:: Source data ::
[Start of Attachment]

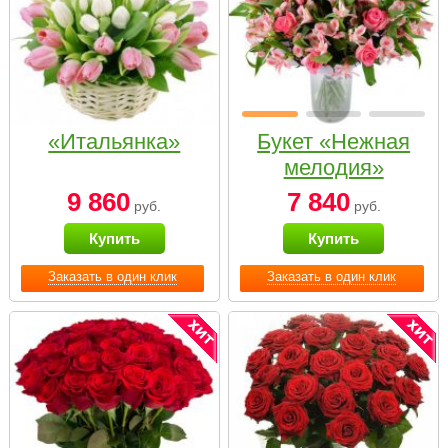
«Итальянка»
Букет «Нежная
мелодия»
9 860
7 840
руб.
руб.
Купить
Купить
Заказать в один клик
Заказать в один клик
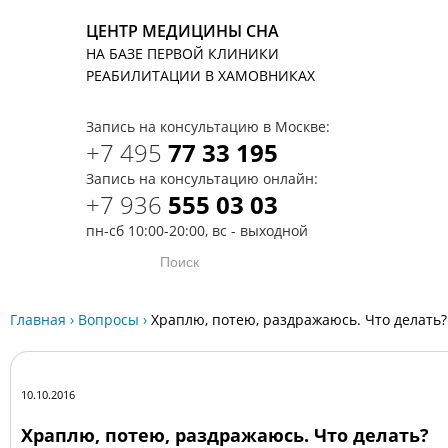
ЦЕНТР МЕДИЦИНЫ СНА
НА БАЗЕ ПЕРВОЙ КЛИНИКИ
T
РЕАБИЛИТАЦИИ В ХАМОВНИКАХ
Запись на консультацию в Москве:
+7 495
77 33 195
Запись на консультацию онлайн:
+7 936
555 03 03
пн-сб 10:00-20:00, вс - выходной
Главная
›
Вопросы
›
Храплю, потею, раздражаюсь. Что делать?
10.10.2016
Храплю, потею, раздражаюсь. Что делать?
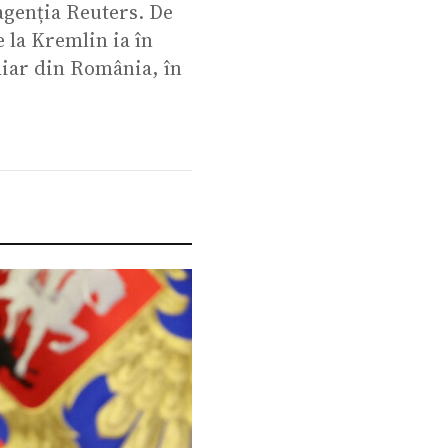
agenția Reuters. De
e la Kremlin ia în
chiar din România, în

[End of Attachment]

:: Your objective ::
The records above must be echoed exactly, minus their pictures.

:: Task output ::
«Итальянка»
Букет «Нежная
мелодия»
9 860
7 840
руб.
руб.
Купить
Купить
Заказать в один клик
Заказать в один клик
ЦЕНТР МЕДИЦИНЫ СНА
НА БАЗЕ ПЕРВОЙ КЛИНИКИ
T
РЕАБИЛИТАЦИИ В ХАМОВНИКАХ
Запись на консультацию в Москве:
+7 495
77 33 195
Запись на консультацию онлайн:
+7 936
555 03 03
пн-сб 10:00-20:00, вс - выходной
Главная
›
Вопросы
›
Храплю, потею, раздражаюсь. Что делать?
10.10.2016
Храплю, потею, раздражаюсь. Что делать?
agenția Reuters. De
e la Kremlin ia în
chiar din România, în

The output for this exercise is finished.